We plan to assess this test, incorporate the experience and run a beta test at a much more realistic scale beginning late Winter 2001. Goals for the beta test include investigating the system’s performance, making estimates of operational costs to libraries and publishers, and evaluating attempts by a "red team" to subvert the system.
Libraries that have agreed to participate include: Stanford University, University of California Berkeley, Columbia University, University of Tennessee, Los Alamos National Laboratory, Harvard University, British National Library, Carnegie Mellon University, Cornell University, Emory University, Library of Congress, University of Chicago, University of Indiana, University of Leeds, University of Maastricht, University of Melbourne, University of Minnesota, University of Texas Austin, Yale University, Universidad Nacional Autonoma de México, University of Oklahoma HSC.

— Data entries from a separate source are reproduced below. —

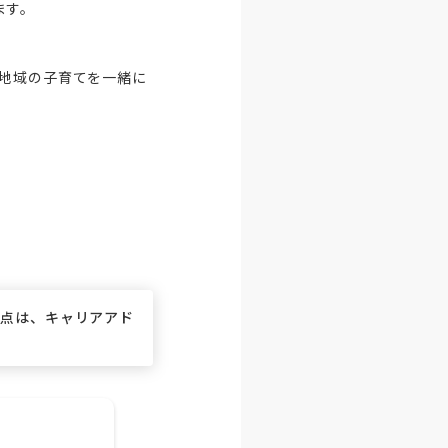
す。

。地域の子育てを一緒に
な点は、キャリアアド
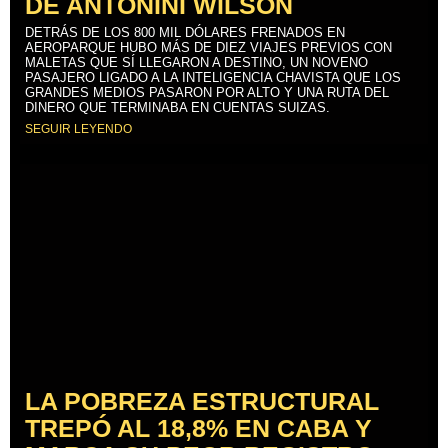
DE ANTONINI WILSON
DETRÁS DE LOS 800 MIL DÓLARES FRENADOS EN
AEROPARQUE HUBO MÁS DE DIEZ VIAJES PREVIOS CON
MALETAS QUE SÍ LLEGARON A DESTINO, UN NOVENO
PASAJERO LIGADO A LA INTELIGENCIA CHAVISTA QUE LOS
GRANDES MEDIOS PASARON POR ALTO Y UNA RUTA DEL
DINERO QUE TERMINABA EN CUENTAS SUIZAS.
SEGUIR LEYENDO
LA POBREZA ESTRUCTURAL
TREPÓ AL 18,8% EN CABA Y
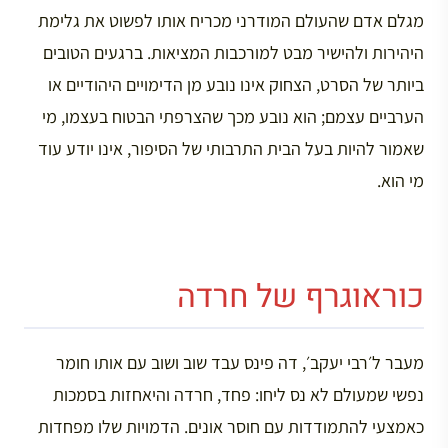
מגלם אדם שהעולם המודרני מכריח אותו לפשוט את גלימת
היהירות ולהישיר מבט למורכבות המציאות. ברגעים הטובים
ביותר של הסרט, הצחוק אינו נובע מן הדימויים היהודיים או
הערביים עצמם; הוא נובע מכך שהצרפתי הבטוח בעצמו, מי
שאמור להיות בעל הבית התרבותי של הסיפור, אינו יודע עוד
מי הוא.
כוראוגרף של חרדה
מעבר ל׳רבי יעקב׳, דה פינס עבד שוב ושוב עם אותו חומר
נפשי שמעולם לא נס ליחו: פחד, חרדה והיאחזות בסמכות
כאמצעי להתמודדות עם חוסר אונים. הדמויות שלו מפחדות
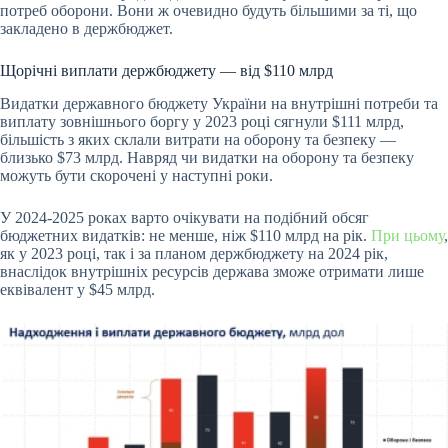
потреб оборони. Вони ж очевидно будуть більшими за ті, що
закладено в держбюджет.
Щорічні виплати держбюджету — від $110 млрд
Видатки державного бюджету України на внутрішні потреби та
виплату зовнішнього боргу у 2023 році сягнули $111 млрд,
більшість з яких склали витрати на оборону та безпеку —
близько $73 млрд. Навряд чи видатки на оборону та безпеку
можуть бути скорочені у наступні роки.
У 2024-2025 роках варто очікувати на подібний обсяг
бюджетних видатків: не менше, ніж $110 млрд на рік.
При цьому
,
як у 2023 році, так і за планом держбюджету на 2024 рік,
внаслідок внутрішніх ресурсів держава зможе отримати лише
еквівалент у $45 млрд.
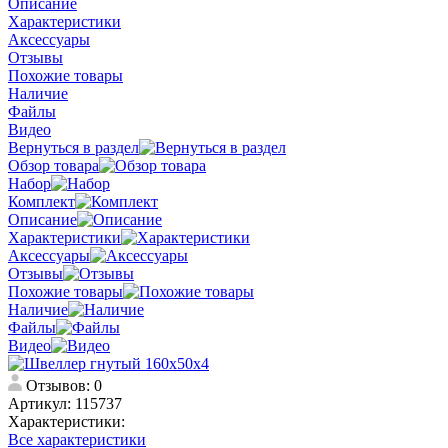
Описание
Характеристики
Аксессуары
Отзывы
Похожие товары
Наличие
Файлы
Видео
Вернуться в раздел
Обзор товара
Набор
Комплект
Описание
Характеристики
Аксессуары
Отзывы
Похожие товары
Наличие
Файлы
Видео
Отзывов: 0
Артикул:
115737
Характеристики:
Все характеристики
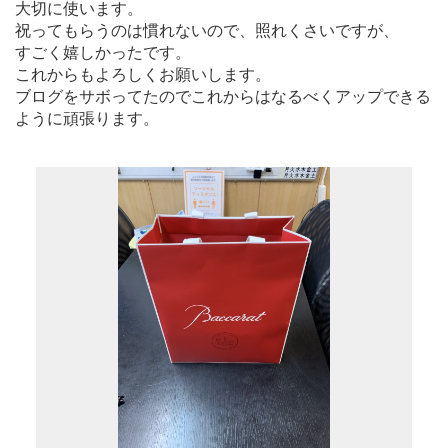
大切に使います。
祝ってもらうのは慣れないので、照れくさいですが、
すごく嬉しかったです。
これからもよろしくお願いします。
ブログをサボってたのでこれからはなるべくアップできる
ように頑張ります。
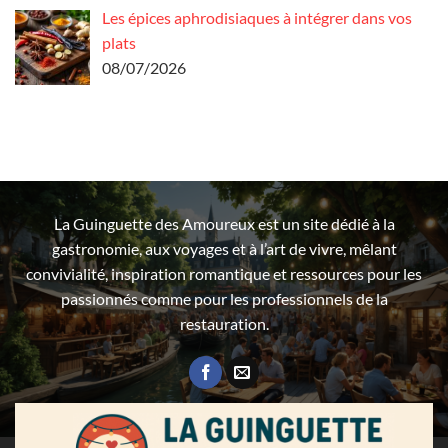
Les épices aphrodisiaques à intégrer dans vos
plats
08/07/2026
La Guinguette des Amoureux est un site dédié à la
gastronomie, aux voyages et à l’art de vivre, mêlant
convivialité, inspiration romantique et ressources pour les
passionnés comme pour les professionnels de la
restauration.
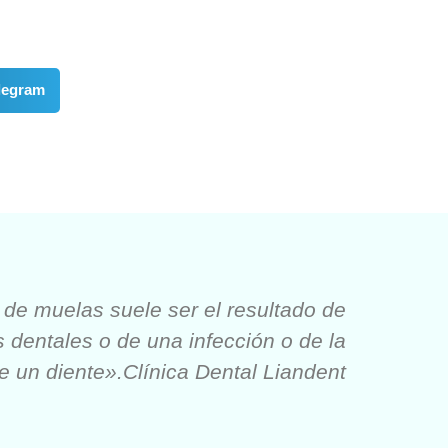
legram
 de muelas suele ser el resultado de
s dentales o de una infección o de la
 de un diente».Clínica Dental Liandent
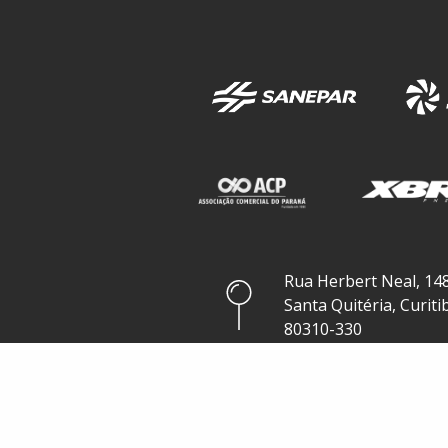
Rua Herbert Neal, 148
Santa Quitéria, Curiti
80310-330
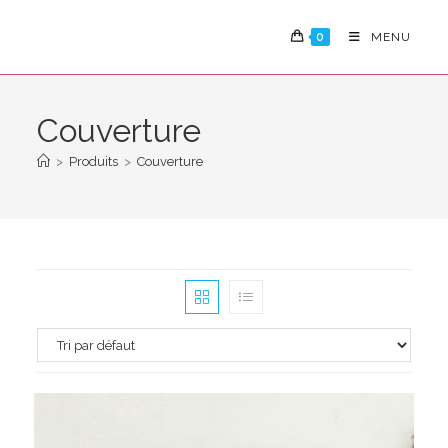
Skip
to
0
MENU
content
Couverture
>
Produits
>
Couverture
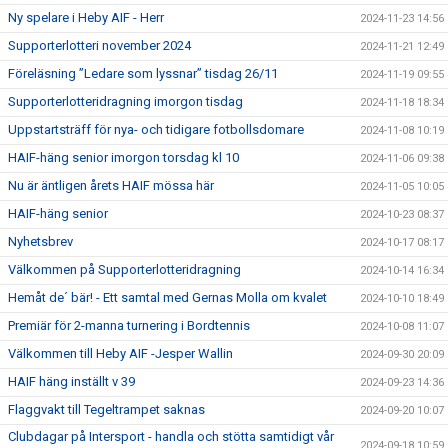
Ny spelare i Heby AIF - Herr
2024-11-23 14:56
Supporterlotteri november 2024
2024-11-21 12:49
Föreläsning ”Ledare som lyssnar” tisdag 26/11
2024-11-19 09:55
Supporterlotteridragning imorgon tisdag
2024-11-18 18:34
Uppstartsträff för nya- och tidigare fotbollsdomare
2024-11-08 10:19
HAIF-häng senior imorgon torsdag kl 10
2024-11-06 09:38
Nu är äntligen årets HAIF mössa här
2024-11-05 10:05
HAIF-häng senior
2024-10-23 08:37
Nyhetsbrev
2024-10-17 08:17
Välkommen på Supporterlotteridragning
2024-10-14 16:34
Hemåt de´ bär! - Ett samtal med Gernas Molla om kvalet
2024-10-10 18:49
Premiär för 2-manna turnering i Bordtennis
2024-10-08 11:07
Välkommen till Heby AIF -Jesper Wallin
2024-09-30 20:09
HAIF häng inställt v 39
2024-09-23 14:36
Flaggvakt till Tegeltrampet saknas
2024-09-20 10:07
Clubdagar på Intersport - handla och stötta samtidigt vår
2024-09-18 10:59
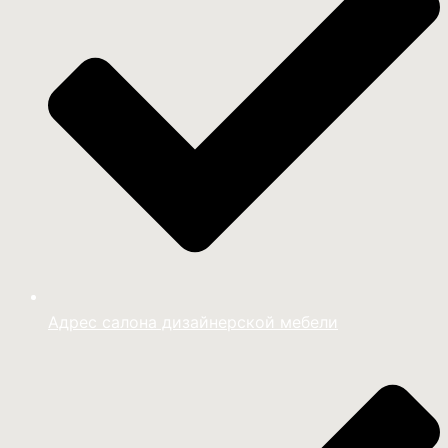
Адрес салона дизайнерской мебели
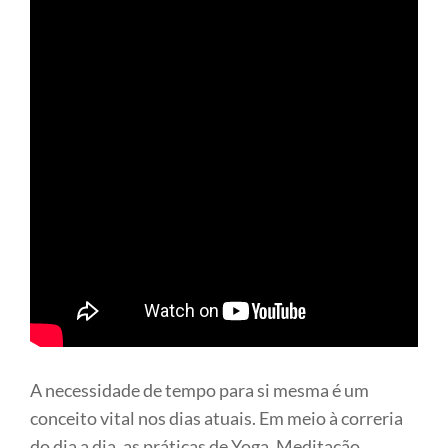
A necessidade de tempo para si mesma é um
conceito vital nos dias atuais. Em meio à correria
do dia a dia, as práticas de Yoga, Meditação,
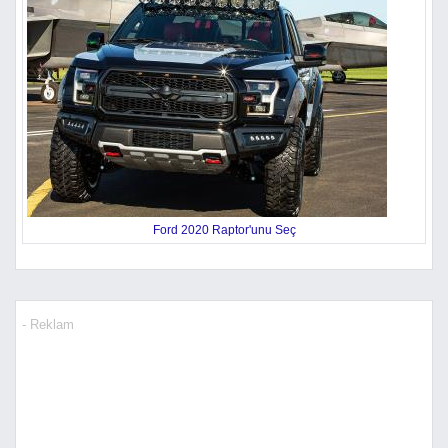
Ford 2020 Raptor'unu Seç
- Reklam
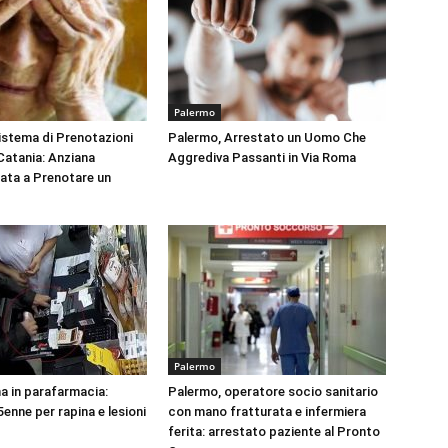
Palermo
Sistema di Prenotazioni
Palermo, Arrestato un Uomo Che
 Catania: Anziana
Aggrediva Passanti in Via Roma
tata a Prenotare un
Palermo
na in parafarmacia:
Palermo, operatore socio sanitario
enne per rapina e lesioni
con mano fratturata e infermiera
ferita: arrestato paziente al Pronto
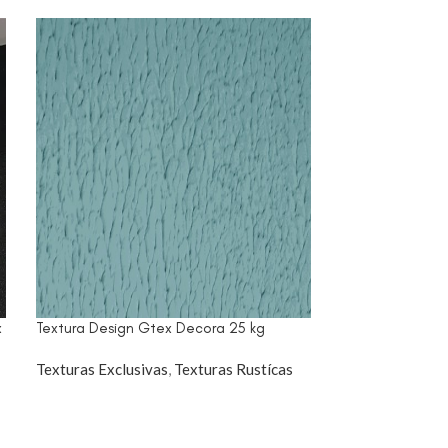
x
Textura Design Gtex Decora 25 kg
Textura Etrusco
Texturas Exclusivas
,
Texturas Rustícas
Texturas Exclus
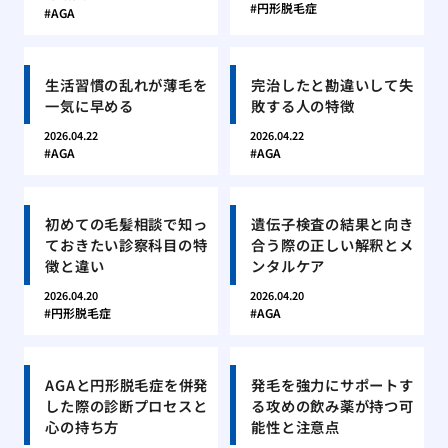
円形脱毛症
AGA
生活習慣の乱れが薄毛を
完治したと勘違いして失
一気に早める
敗する人の特徴
2026.04.22
2026.04.22
AGA
AGA
初めての毛髪相談で知っ
遺伝子検査の結果と向き
ておきたい診察科目の特
合う際の正しい解釈とメ
徴と違い
ンタルケア
2026.04.20
2026.04.20
円形脱毛症
AGA
AGAと円形脱毛症を併発
発毛を強力にサポートす
した際の診断プロセスと
る攻めの飲み薬が持つ可
心の持ち方
能性と注意点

We’re looking for more libraries outside the US to take part.
Publishers who are supporting the beta test include: American Association for the Advancement of Science, American Physical Society, Federation of American Societies for Experimental Biology, Biophysical Society, Annual Reviews, Rockefeller University Press, American Society for Biochemistry and Molecular Biology, American Association for Clinical Chemistry, National Academy of Sciences, British Medical Journal, American Psychiatric Publishing Inc., Oxford University Press, Company of Biologists Ltd, New England Journal of Medicine, American Society for Clinical Investigation, Radiological Society of North America, Society for General Microbiology, The Endocrine Society, The Histochemical Society, American Thoracic Society, BMJ Publishing Group, American Society of Neuroradiology, Lipid Research Inc., American Society for Investigative Pathology, American Society of Plant Physiologists
Future Plans
Production System
Plans for a production system will be decided once alpha and beta testing is complete. It will incorporate whatever improvements prove necessary through the beta test, and will be packaged and optimized for minimal effort of installation and tending. Three important performance metrics for LOCKSS once it is deployed in production are: What does it cost a library to run it? How often does the system as a whole lose or corrupt journal articles? What is the probability that a reader will encounter a missing or corrupt article?
It would be very valuable to have multiple independent implementations of the LCAP protocol. All monocultures are vulnerable, and if deployed en masse LOCKSS would be a monoculture. A bug in the implementation could wipe out information system-wide. We hope that by keeping the protocol very simple we will encourage other implementations. The source code will be released under a Stanford equivalent of the University of California at Berkeley license [http://lockss.stanford.edu/softwarelicense.htm].
Beyond Journals
The suitability of LOCKSS for applications other than journals is being explored. In fact, any body (whether or not growing) of relatively immutable and structured documents addressable through HTTP is a candidate for distributed preservation through LOCKSS. Obvious examples may be found among various corpora of government documents in electronic form; LOCKSS could easily serve as the basis for electronic equivalents to "depository library" systems.
Acknowledgments
Heartfelt thanks to Michael Keller, the Stanford University Librarian for his support and encouragement; to Michael Lesk at the National Science Foundation for funding the project with grant IIS-9907296; to Sun Microsytems Laboratories, which has provided both time and funds; to AAAS and our alpha sites, and to Demian Harvill, Information Systems Project Manager, HighWire Press, Stanford University Libraries.